Study text:
────────────────────────────────────────

Binding and kinetic properties of HIV-1 reverse transcriptase markedly differ during initiation and elongation of reverse transcription.

We recently showed that primer tRNA3Lys, human immunodeficiency virus type 1 (HIV-1) RNA and HIV-1 reverse transcriptase (RT) form a specific complex of initiation of reverse transcription that can be functionally distinguished from the elongation complex, which can be obtained by substituting an 18mer oligodeoxyribonucleotide (ODN) for the natural primer (Isel et al., 1996). Here, we compared the binding properties and the single and multiple turnover kinetics of HIV-1 RT in the initiation and elongation complexes. Even though the equilibrium dissociation constants of HIV-1 RT are not very different for the two complexes, RT dissociates approximately 200-fold faster from the initiation complex. Furthermore, nucleotide incorporation by the pre-formed primer-template-RT complexes is reduced by a approximately 50-fold factor during initiation of reverse transcription, compared with elongation. As a consequence, processivity of HIV-1 RT in the initiation complex is close to unity, while it increases by four orders of magnitude during elongation, as expected for a replication enzyme. This processivity change is reminiscent of the transition from initiation to elongation of transcription. Furthermore, our results indicate that the post-transcriptional modifications of tRNA3Lys play a role similar to that of the sigma factor in transcription by the Escherichia coli RNA polymerase: they favour the formation of the specific initiation complex but do not affect the polymerization rate of the bound enzyme.

────────────────────────────────────────

Recorded information:
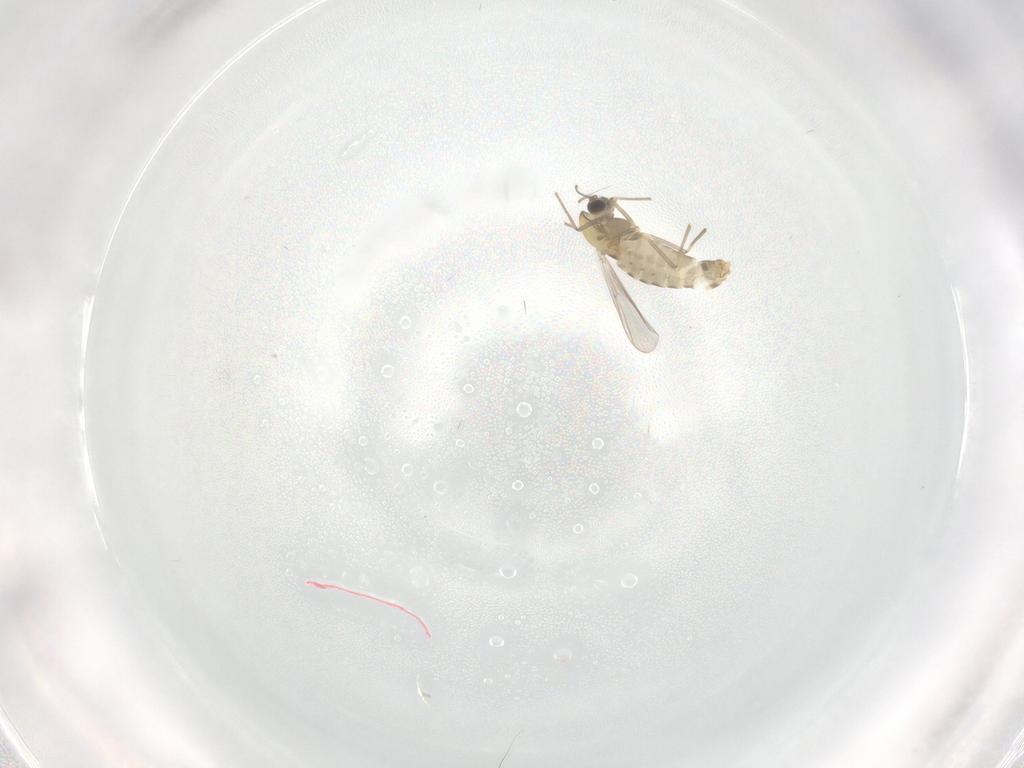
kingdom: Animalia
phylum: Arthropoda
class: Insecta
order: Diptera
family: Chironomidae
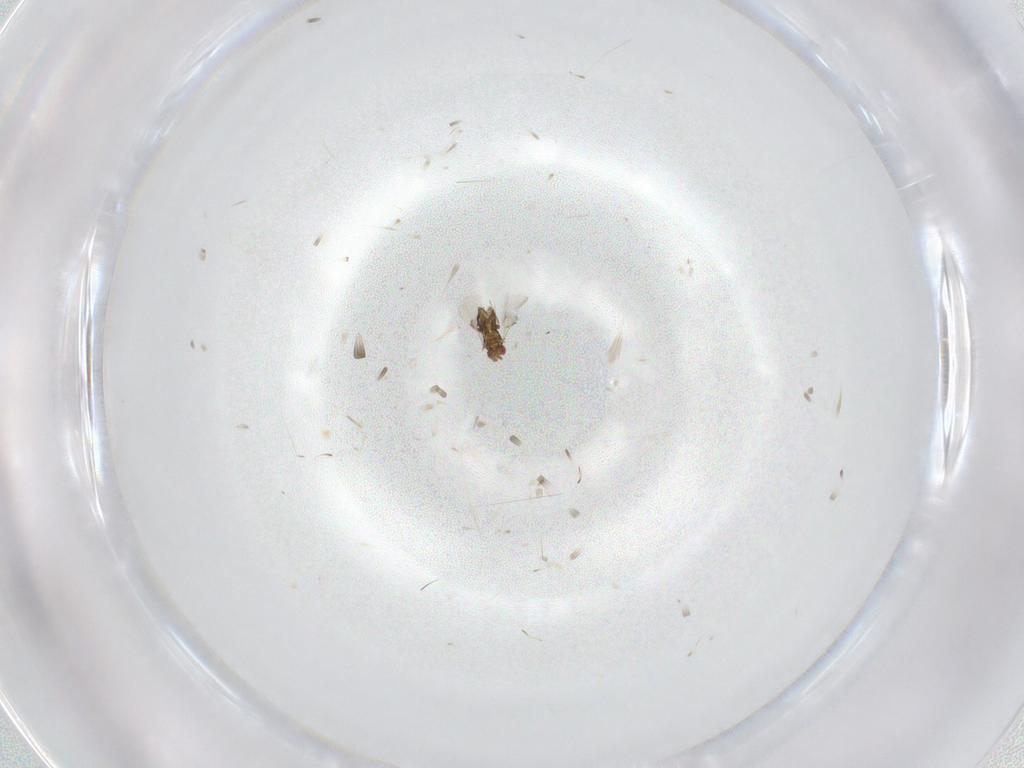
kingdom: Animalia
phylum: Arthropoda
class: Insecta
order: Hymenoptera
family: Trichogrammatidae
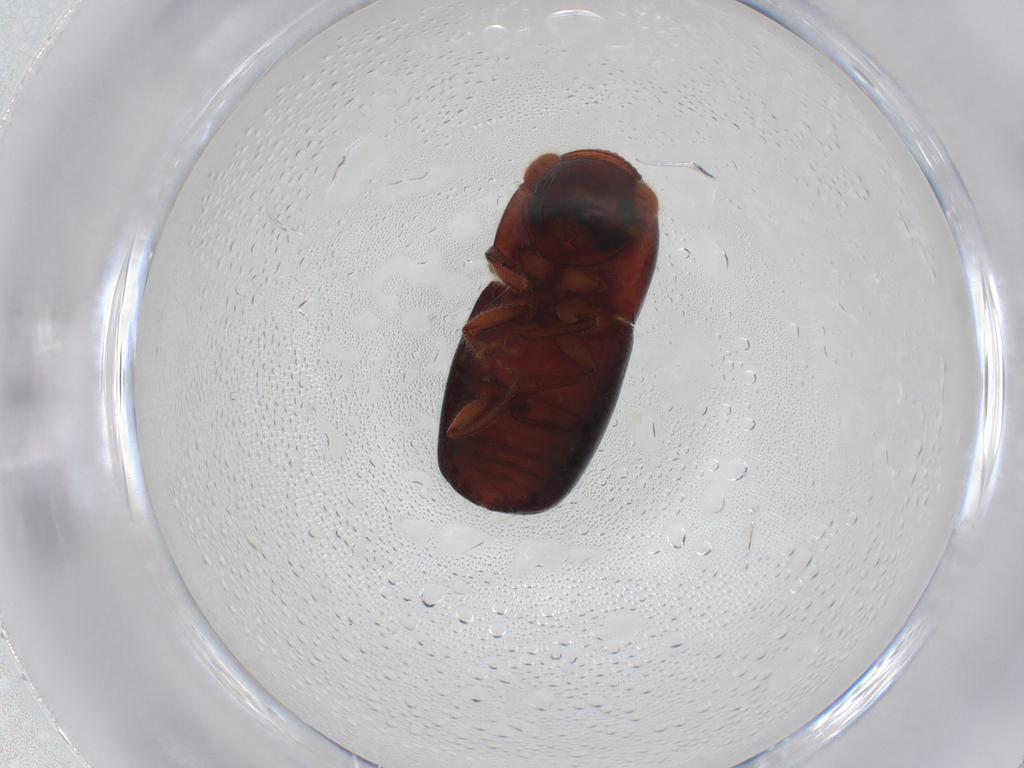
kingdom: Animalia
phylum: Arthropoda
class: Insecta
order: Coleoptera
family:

────────────────────────────────────────

How to complete this task:
According to the abstract on HIV-1 reverse transcriptase, approximately how much faster does RT dissociate from the initiation complex?

Exercise result:
Approximately 200-fold faster.